Find the line with "The use of the" in the entries below. Repeat it, every following line, and the line with "of meaning formation.", exactly and with nothing added.

*** Data for the task ***

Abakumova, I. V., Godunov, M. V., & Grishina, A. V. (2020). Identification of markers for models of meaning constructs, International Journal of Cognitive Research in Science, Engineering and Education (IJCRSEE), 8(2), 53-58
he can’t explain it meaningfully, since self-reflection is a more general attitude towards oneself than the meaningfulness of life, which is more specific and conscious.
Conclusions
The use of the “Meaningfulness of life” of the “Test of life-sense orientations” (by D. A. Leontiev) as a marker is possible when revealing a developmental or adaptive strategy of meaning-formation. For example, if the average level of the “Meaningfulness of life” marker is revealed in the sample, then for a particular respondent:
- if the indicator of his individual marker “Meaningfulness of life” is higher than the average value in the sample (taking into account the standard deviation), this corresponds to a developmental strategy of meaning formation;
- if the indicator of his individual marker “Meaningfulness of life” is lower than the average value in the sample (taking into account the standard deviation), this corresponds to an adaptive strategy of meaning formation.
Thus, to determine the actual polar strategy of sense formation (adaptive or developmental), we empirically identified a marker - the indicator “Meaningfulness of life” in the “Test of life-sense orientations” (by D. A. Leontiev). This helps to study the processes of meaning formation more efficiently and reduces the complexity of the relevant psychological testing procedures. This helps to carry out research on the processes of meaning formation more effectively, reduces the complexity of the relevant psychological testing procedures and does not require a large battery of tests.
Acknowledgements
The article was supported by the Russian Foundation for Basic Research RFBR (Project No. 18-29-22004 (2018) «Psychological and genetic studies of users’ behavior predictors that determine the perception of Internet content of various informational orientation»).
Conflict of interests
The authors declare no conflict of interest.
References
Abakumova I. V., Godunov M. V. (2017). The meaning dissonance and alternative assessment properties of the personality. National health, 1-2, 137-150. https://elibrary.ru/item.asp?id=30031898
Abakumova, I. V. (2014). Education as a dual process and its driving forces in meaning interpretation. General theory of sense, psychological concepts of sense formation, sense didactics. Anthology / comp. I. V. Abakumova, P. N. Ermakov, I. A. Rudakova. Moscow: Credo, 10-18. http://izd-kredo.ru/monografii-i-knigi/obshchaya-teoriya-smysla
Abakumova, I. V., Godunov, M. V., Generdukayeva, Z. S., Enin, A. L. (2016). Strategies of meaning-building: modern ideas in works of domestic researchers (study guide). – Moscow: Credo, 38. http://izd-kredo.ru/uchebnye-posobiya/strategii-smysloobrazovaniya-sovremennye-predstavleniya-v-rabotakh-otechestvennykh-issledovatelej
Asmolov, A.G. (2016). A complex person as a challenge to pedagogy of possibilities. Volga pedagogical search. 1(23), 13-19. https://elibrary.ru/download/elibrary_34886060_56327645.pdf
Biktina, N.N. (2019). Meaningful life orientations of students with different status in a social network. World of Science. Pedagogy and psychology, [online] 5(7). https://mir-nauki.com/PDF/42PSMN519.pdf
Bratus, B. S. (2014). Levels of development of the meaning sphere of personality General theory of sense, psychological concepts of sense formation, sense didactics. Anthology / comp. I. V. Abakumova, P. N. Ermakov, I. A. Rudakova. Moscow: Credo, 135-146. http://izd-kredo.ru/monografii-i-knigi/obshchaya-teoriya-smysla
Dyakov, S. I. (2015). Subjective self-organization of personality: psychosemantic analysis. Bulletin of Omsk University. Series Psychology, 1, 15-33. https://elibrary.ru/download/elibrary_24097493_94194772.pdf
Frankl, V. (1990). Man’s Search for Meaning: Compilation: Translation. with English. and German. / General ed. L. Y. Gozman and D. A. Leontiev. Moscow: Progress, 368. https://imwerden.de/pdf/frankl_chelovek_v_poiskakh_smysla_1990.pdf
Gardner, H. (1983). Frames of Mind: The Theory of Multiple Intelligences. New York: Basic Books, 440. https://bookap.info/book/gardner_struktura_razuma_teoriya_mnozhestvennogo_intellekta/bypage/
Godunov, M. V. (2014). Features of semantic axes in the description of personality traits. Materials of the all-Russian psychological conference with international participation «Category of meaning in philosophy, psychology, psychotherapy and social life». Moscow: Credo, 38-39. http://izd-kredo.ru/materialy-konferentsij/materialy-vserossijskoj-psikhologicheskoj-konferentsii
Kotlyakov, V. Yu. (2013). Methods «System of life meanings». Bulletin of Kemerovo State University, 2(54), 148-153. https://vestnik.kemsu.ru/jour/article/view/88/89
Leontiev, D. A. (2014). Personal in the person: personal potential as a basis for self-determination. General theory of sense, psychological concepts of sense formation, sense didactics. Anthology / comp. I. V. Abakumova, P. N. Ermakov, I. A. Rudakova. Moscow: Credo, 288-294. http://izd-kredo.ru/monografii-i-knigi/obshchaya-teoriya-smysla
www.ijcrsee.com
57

*** End of Data for the task ***

** Your solution **
The use of the “Meaningfulness of life” of the “Test of life-sense orientations” (by D. A. Leontiev) as a marker is possible when revealing a developmental or adaptive strategy of meaning-formation. For example, if the average level of the “Meaningfulness of life” marker is revealed in the sample, then for a particular respondent:
- if the indicator of his individual marker “Meaningfulness of life” is higher than the average value in the sample (taking into account the standard deviation), this corresponds to a developmental strategy of meaning formation;
- if the indicator of his individual marker “Meaningfulness of life” is lower than the average value in the sample (taking into account the standard deviation), this corresponds to an adaptive strategy of meaning formation.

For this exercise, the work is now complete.